Infos congo - Actualités Congo - Premier-BET - 02 mai 2024
mediacongo
Retour

Politique

RDC: le scandale des hommes politiques congolais morts en exil

2018-03-10
10.03.2018
2018-03-10
Ajouter aux favoris
http://www.mediacongo.net/dpics/filesmanager/actualite/2018_actu/03-mars/05-11/tshisekedi-funerailles-service-religieux.jpg -

Depuis les indépendances, aucun des hommes qui ont marqué la vie politique de la RDC n’a pu trouvé de repos sur sa terre natale si ce n’est deux exceptions : Joseph Kasa-Vubu et Laurent Désiré Kabila

Au-delà du cas de l'opposant historique Étienne Tshisekedi, décédé il y a plus d'un an maintenant et dont le corps est toujours en Belgique, force est de constater que les autorités politiques ont, depuis plusieurs générations, un problème avec les leaders politiques de leur pays.

Cela fait plus d’un an qu’Étienne Tshisekedi est mort en Belgique et son corps n’a toujours pas été rapatrié en République démocratique du Congo (RDC).
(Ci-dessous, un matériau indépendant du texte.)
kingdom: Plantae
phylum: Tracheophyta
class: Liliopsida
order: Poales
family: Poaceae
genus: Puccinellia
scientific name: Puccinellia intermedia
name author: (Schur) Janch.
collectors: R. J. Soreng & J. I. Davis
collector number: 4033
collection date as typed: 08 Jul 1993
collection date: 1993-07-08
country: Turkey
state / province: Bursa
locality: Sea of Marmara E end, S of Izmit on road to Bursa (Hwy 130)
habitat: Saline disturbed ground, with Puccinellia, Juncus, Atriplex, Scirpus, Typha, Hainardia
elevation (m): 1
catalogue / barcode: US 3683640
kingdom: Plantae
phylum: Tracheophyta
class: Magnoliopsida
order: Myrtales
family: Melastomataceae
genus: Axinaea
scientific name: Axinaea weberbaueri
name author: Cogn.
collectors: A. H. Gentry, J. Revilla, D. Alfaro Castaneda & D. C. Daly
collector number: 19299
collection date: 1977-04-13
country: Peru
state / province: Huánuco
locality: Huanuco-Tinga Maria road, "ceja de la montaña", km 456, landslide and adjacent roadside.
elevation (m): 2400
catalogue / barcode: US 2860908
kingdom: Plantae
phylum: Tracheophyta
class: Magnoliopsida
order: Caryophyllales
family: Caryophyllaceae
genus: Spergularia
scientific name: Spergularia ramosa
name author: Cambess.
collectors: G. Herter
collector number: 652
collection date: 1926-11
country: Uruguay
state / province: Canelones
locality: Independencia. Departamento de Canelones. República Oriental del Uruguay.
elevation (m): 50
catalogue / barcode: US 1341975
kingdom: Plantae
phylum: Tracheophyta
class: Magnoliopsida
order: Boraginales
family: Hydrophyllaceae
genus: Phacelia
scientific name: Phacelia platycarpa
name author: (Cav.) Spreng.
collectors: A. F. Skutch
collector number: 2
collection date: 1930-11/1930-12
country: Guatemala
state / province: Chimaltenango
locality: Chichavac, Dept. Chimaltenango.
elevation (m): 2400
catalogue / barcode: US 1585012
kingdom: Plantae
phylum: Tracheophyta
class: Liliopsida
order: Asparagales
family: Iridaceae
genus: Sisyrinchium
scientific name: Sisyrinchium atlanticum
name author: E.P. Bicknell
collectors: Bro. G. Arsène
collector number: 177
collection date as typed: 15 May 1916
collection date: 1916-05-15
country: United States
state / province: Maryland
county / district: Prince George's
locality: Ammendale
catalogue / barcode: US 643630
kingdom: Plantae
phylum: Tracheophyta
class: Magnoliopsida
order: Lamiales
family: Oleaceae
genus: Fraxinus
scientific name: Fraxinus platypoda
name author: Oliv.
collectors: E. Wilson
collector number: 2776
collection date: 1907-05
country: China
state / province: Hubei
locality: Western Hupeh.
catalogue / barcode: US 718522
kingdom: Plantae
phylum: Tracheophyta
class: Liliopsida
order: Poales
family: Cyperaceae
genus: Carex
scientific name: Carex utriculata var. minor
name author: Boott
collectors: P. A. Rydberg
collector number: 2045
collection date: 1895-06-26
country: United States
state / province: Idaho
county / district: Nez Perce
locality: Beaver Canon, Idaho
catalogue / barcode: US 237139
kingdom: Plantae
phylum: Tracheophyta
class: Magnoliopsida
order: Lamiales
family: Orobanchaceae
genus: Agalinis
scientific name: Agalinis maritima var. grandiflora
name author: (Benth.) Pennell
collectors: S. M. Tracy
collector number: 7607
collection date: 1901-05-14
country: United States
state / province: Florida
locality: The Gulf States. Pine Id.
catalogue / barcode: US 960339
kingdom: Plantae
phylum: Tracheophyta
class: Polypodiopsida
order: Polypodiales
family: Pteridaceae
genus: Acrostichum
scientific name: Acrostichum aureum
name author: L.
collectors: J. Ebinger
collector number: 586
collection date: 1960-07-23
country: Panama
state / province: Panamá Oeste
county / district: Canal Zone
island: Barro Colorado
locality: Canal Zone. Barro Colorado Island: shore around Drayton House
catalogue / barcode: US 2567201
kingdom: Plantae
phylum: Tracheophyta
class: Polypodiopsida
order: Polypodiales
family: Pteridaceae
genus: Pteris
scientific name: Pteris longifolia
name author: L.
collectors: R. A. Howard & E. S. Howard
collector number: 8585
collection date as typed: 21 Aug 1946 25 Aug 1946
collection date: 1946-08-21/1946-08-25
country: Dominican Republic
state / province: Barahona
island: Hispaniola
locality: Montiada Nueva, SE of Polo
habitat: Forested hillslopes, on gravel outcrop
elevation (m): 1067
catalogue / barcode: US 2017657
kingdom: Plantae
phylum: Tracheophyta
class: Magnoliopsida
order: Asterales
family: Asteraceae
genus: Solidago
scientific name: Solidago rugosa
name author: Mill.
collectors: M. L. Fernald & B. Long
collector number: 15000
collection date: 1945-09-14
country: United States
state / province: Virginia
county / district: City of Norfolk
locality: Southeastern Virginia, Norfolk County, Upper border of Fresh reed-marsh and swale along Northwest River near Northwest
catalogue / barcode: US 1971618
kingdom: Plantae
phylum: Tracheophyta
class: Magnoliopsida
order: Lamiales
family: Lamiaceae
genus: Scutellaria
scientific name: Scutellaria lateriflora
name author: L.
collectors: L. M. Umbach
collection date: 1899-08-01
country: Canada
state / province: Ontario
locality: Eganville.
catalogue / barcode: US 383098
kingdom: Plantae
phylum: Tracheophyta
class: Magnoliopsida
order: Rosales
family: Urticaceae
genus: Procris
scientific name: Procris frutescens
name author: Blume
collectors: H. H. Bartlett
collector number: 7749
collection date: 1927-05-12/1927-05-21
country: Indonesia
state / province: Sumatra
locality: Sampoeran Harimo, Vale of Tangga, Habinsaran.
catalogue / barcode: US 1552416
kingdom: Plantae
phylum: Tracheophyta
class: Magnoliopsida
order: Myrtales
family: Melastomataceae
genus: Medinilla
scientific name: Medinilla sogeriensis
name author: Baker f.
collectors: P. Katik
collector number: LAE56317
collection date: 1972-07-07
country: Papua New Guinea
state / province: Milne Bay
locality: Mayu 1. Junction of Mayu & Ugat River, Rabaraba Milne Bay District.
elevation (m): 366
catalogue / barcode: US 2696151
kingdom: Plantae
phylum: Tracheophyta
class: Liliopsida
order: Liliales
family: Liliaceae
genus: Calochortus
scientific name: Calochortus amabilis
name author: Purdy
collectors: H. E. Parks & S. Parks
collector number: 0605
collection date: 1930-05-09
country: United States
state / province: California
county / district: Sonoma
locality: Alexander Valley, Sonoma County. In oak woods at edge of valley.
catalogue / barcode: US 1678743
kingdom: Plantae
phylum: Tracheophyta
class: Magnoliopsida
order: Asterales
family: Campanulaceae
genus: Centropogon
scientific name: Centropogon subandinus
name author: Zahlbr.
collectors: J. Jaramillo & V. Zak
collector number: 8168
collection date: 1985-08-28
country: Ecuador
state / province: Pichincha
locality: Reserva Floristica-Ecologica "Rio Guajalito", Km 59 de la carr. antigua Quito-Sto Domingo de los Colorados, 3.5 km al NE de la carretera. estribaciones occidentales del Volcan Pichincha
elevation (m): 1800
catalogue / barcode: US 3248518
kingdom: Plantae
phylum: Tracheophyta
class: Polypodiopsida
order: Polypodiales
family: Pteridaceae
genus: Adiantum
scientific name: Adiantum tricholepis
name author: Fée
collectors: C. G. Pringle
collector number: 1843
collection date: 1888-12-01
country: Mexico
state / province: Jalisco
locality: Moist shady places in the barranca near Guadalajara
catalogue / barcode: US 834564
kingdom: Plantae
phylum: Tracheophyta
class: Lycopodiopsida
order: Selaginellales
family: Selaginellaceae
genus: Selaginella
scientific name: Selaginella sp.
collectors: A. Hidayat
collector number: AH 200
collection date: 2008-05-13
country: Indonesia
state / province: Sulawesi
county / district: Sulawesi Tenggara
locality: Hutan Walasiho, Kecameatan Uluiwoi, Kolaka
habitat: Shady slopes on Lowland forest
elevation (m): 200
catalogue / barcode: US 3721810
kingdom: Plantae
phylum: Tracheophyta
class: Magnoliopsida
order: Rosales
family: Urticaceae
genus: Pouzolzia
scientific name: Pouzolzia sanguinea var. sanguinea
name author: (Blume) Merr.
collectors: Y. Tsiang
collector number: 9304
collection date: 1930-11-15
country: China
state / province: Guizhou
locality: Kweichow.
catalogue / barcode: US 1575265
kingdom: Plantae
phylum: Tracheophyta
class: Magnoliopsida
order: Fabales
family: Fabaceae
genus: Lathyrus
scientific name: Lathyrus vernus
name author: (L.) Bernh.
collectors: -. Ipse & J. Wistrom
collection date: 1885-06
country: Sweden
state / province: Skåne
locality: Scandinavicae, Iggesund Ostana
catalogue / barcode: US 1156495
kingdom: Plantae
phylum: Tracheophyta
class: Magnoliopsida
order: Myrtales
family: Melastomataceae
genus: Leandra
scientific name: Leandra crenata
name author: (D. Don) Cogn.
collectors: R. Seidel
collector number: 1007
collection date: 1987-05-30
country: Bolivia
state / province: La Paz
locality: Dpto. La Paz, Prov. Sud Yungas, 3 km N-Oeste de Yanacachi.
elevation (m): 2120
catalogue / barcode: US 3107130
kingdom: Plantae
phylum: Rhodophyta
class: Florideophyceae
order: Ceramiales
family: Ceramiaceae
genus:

Celui qui faisait figure d’opposant depuis plus de 40 ans a été et demeure populaire en RDC, il est le « Sphinx de Limete », l’un des artisans des accords de la Saint-Sylvestre en décembre 2016 qui aurait pu sortir la RDC de l’impasse politique dans laquelle elle se trouve actuellement.

Force est de constater que les autorités politiques congolaises ont, depuis plusieurs générations, un problème avec le corps des leaders politiques de leur pays.

Pourquoi un tel acharnement à ne pas offrir à ceux qui ont combattu pour leurs idées politiques une sépulture décente sur leur terre natale ?

Le lien entre le corps et le pouvoir

Comme pour Tshisekedi, le corps du défunt Maréchal Mobutu attend toujours son rapatriement du Maroc. (© Getty Images)

Aucun des corps des principaux leaders après les indépendances n’a reçu les rites du viatique qui permettent, dans la tradition africaine, la mise en route du mort vers le village des ancêtres. Et pourtant, la mort d’un adulte protecteur, et a fortiori charismatique, est perçue comme une perte grave qui bouleverse l’équilibre des survivants.

De plus, en Afrique centrale les populations perçoivent un lien direct entre le corps et le pouvoir, le corps étant le lieu privilégié de la puissance qui transcende la mort et le démembrement. Là où la langue française est pauvre et convoque toujours le corps, ou au mieux le cadavre, les langues bantoues ont de multiples termes par exemple : en lingala nzoto pour le corps vivant, ebembe pour le cadavre qui devient lilaka en tant qu’ancêtre.

Des talents spéciaux venus du « monde des esprits » sont présents dans le ventre, en tant que substance magique. Cette substance existe en tous, mais sa taille et sa force grandissent en fonction des compétences de la personne. Les plus forts peuvent la dominer et la façonner à leur bénéfice mais aussi pour le bien commun : c’est ce que font les « grands hommes ».

Cette entité décrite souvent comme un petit animal n’est pas attachée à une personne : elle peut entrer dans un corps ou le quitter, survivre à la mort et migrer du cadavre, c’est là que les spécialistes la capturent sur les tombes des défunts. Le traitement des corps des leaders était donc, d’un point de vue endogène, très important.

« Premières funérailles », la gestion urgente du corps

Le site de l'assassinat de Lumumba à Shilatembo (Haut-Ktanga) est seuement en cours d'aménagement bien des années après sa disparition. (© Radio Okapi/Jean Ngandu)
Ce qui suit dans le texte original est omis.